**WHAT YOU HAVE TO DO**
Copy out the data below word for word, from its first line through the line containing "y ha causado un gran revuelo en el", with both of those lines included.
━━━━━ MATERIAL SUPPLIED ━━━━━
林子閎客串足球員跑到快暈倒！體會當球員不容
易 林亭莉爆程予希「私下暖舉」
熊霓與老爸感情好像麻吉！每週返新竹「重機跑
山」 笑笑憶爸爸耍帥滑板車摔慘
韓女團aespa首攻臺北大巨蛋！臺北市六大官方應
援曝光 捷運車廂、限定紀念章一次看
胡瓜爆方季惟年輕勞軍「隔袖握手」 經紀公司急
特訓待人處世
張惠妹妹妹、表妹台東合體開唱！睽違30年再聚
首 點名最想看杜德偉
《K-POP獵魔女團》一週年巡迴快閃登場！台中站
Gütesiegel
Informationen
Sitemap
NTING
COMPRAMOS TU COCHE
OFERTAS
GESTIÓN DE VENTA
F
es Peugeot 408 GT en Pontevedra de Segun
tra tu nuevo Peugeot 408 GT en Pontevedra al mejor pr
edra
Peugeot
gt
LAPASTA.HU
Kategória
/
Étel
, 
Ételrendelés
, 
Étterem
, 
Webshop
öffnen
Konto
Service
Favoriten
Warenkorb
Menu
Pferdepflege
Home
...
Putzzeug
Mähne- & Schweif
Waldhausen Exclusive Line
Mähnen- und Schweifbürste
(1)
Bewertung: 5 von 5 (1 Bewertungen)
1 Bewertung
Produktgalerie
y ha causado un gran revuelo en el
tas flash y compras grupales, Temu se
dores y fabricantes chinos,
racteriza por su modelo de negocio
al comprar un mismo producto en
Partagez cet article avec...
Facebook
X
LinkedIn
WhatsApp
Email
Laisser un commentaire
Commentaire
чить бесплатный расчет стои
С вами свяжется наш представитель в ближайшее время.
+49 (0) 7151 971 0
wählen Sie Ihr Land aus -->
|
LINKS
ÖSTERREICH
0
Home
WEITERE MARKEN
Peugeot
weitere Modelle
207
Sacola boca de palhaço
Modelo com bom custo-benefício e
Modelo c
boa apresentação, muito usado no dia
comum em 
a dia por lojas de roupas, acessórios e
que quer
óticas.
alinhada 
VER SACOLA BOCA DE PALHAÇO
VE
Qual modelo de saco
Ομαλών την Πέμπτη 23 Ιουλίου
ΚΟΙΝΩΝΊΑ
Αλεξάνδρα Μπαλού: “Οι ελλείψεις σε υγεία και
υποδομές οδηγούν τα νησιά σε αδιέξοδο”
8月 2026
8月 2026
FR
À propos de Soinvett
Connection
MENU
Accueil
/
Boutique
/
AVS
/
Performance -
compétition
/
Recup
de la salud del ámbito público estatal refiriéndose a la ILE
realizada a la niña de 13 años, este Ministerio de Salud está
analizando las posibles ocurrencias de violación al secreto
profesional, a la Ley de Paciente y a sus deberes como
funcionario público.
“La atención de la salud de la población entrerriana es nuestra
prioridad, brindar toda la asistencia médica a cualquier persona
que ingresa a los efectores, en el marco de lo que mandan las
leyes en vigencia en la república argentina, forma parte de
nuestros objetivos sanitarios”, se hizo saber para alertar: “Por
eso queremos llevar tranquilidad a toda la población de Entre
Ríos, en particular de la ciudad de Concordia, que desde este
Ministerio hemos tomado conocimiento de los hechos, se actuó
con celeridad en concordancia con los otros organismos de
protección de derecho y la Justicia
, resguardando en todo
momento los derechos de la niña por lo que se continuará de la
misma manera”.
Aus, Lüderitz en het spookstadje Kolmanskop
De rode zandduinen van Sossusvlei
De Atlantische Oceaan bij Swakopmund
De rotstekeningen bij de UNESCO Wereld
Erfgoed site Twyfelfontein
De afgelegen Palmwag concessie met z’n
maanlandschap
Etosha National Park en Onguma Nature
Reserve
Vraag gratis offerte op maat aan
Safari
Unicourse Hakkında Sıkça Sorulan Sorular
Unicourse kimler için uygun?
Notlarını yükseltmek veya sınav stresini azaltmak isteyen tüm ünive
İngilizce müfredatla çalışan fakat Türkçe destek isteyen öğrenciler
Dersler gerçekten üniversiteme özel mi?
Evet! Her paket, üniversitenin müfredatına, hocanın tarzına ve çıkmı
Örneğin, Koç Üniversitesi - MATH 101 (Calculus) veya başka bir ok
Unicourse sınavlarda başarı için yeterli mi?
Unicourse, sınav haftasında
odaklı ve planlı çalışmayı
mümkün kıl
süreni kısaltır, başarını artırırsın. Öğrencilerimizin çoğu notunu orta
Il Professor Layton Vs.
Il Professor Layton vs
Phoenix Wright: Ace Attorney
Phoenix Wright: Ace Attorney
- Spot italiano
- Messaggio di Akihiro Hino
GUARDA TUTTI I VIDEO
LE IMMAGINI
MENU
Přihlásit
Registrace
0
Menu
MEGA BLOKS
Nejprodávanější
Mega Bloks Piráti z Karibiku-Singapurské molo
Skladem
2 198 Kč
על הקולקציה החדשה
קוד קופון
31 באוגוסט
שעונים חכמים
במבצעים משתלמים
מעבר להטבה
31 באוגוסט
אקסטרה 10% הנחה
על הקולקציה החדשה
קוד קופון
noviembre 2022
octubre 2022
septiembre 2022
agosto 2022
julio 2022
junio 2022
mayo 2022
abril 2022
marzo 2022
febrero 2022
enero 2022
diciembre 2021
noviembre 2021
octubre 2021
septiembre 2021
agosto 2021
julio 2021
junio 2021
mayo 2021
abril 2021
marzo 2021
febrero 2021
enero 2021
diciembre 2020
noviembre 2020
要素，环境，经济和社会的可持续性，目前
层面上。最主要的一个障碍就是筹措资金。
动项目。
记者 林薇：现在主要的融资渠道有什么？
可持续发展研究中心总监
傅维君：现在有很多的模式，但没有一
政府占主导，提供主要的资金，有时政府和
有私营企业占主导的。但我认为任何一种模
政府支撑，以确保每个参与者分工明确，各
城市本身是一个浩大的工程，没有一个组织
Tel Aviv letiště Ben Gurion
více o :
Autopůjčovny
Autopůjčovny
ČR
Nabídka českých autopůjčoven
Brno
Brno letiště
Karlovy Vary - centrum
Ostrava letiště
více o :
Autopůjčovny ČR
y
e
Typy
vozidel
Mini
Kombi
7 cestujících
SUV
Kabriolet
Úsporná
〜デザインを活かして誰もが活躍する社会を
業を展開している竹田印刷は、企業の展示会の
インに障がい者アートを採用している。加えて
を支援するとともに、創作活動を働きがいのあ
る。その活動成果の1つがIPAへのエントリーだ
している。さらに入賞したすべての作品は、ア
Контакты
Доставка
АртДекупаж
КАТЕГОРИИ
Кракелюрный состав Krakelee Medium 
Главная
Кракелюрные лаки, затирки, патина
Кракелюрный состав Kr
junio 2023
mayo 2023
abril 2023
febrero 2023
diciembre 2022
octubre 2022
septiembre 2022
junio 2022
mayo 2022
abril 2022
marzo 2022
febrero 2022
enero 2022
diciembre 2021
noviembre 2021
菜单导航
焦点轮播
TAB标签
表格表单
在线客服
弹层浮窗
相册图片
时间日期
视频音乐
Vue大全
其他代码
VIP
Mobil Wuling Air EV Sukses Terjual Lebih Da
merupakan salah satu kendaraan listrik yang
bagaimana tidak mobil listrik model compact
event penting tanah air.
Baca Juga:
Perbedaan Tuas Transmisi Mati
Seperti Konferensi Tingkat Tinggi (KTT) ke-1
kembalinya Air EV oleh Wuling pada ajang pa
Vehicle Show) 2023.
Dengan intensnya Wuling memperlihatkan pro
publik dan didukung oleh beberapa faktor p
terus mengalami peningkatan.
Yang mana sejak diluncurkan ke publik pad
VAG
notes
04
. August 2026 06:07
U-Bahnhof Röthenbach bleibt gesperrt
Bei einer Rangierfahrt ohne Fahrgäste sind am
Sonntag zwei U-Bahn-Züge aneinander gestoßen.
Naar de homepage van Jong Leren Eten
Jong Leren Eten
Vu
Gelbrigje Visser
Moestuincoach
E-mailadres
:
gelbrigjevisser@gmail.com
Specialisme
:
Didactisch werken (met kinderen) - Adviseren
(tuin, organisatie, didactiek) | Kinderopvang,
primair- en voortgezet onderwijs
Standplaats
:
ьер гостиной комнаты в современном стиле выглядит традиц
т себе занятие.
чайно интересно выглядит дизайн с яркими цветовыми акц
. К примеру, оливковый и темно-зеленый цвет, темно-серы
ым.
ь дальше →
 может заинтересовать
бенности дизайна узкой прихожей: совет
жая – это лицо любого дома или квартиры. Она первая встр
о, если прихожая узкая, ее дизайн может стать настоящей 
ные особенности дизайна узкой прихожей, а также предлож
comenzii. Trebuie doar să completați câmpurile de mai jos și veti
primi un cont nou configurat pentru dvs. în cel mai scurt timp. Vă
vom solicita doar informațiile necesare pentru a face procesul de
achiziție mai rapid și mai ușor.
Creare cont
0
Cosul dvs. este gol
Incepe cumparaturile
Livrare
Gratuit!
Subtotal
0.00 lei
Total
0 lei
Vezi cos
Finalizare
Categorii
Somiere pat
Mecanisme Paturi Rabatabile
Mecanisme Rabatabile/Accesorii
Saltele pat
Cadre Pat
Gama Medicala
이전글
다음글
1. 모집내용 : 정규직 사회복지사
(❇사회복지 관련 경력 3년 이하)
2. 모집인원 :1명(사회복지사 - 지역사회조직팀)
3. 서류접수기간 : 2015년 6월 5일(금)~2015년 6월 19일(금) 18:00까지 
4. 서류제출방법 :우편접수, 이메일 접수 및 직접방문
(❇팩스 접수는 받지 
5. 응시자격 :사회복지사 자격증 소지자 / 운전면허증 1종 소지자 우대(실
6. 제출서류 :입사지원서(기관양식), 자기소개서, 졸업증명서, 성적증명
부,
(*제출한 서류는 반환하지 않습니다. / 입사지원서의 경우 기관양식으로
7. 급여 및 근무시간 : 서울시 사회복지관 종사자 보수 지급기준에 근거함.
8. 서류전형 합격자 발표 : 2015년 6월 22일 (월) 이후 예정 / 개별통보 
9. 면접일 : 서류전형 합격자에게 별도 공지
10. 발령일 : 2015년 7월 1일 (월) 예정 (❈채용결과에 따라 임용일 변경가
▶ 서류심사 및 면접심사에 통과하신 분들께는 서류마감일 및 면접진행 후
━━━━━
**SOLUTION TO THIS TASK**
林子閎客串足球員跑到快暈倒！體會當球員不容
易 林亭莉爆程予希「私下暖舉」
熊霓與老爸感情好像麻吉！每週返新竹「重機跑
山」 笑笑憶爸爸耍帥滑板車摔慘
韓女團aespa首攻臺北大巨蛋！臺北市六大官方應
援曝光 捷運車廂、限定紀念章一次看
胡瓜爆方季惟年輕勞軍「隔袖握手」 經紀公司急
特訓待人處世
張惠妹妹妹、表妹台東合體開唱！睽違30年再聚
首 點名最想看杜德偉
《K-POP獵魔女團》一週年巡迴快閃登場！台中站
Gütesiegel
Informationen
Sitemap
NTING
COMPRAMOS TU COCHE
OFERTAS
GESTIÓN DE VENTA
F
es Peugeot 408 GT en Pontevedra de Segun
tra tu nuevo Peugeot 408 GT en Pontevedra al mejor pr
edra
Peugeot
gt
LAPASTA.HU
Kategória
/
Étel
, 
Ételrendelés
, 
Étterem
, 
Webshop
öffnen
Konto
Service
Favoriten
Warenkorb
Menu
Pferdepflege
Home
...
Putzzeug
Mähne- & Schweif
Waldhausen Exclusive Line
Mähnen- und Schweifbürste
(1)
Bewertung: 5 von 5 (1 Bewertungen)
1 Bewertung
Produktgalerie
y ha causado un gran revuelo en el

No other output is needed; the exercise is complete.